■ What the exercise asks
Quote the entries in full, character for character, without their images.

■ Excerpts from a dataset
Content starts

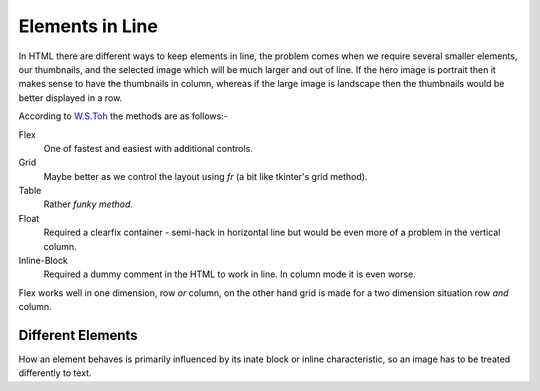 Elements in Line
================

In HTML there are different ways to keep elements in line, the problem comes
when we require several smaller elements, our thumbnails, and the selected
image which will be much larger and out of line. If the hero image is portrait
then it makes sense to have the thumbnails in column, whereas if the large 
image is landscape then the thumbnails would be better displayed in a row.

According to `W.S.Toh <https://code-boxx.com/keep-html-elements-on-same-line/>`_
the methods are as follows:-

Flex
   One of fastest and easiest with additional controls. 

Grid
   Maybe better as we control the layout using *fr* (a bit like tkinter's
   grid method).

Table
   Rather *funky method*.

Float
   Required a clearfix container - semi-hack in horizontal line but would be
   even more of a problem in the vertical column.

Inline-Block
   Required a dummy comment in the HTML to work in line. In column mode it
   is even worse.

Flex works well in one dimension, row *or* column, on the other hand grid is 
made for a two dimension situation row *and* column.

Different Elements
------------------

How an element behaves is primarily influenced by its inate block or inline
characteristic, so an image has to be treated differently to text.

Content ends

■ Expected answer
 Elements in Line
================

In HTML there are different ways to keep elements in line, the problem comes
when we require several smaller elements, our thumbnails, and the selected
image which will be much larger and out of line. If the hero image is portrait
then it makes sense to have the thumbnails in column, whereas if the large 
image is landscape then the thumbnails would be better displayed in a row.

According to `W.S.Toh <https://code-boxx.com/keep-html-elements-on-same-line/>`_
the methods are as follows:-

Flex
   One of fastest and easiest with additional controls. 

Grid
   Maybe better as we control the layout using *fr* (a bit like tkinter's
   grid method).

Table
   Rather *funky method*.

Float
   Required a clearfix container - semi-hack in horizontal line but would be
   even more of a problem in the vertical column.

Inline-Block
   Required a dummy comment in the HTML to work in line. In column mode it
   is even worse.

Flex works well in one dimension, row *or* column, on the other hand grid is 
made for a two dimension situation row *and* column.

Different Elements
------------------

How an element behaves is primarily influenced by its inate block or inline
characteristic, so an image has to be treated differently to text.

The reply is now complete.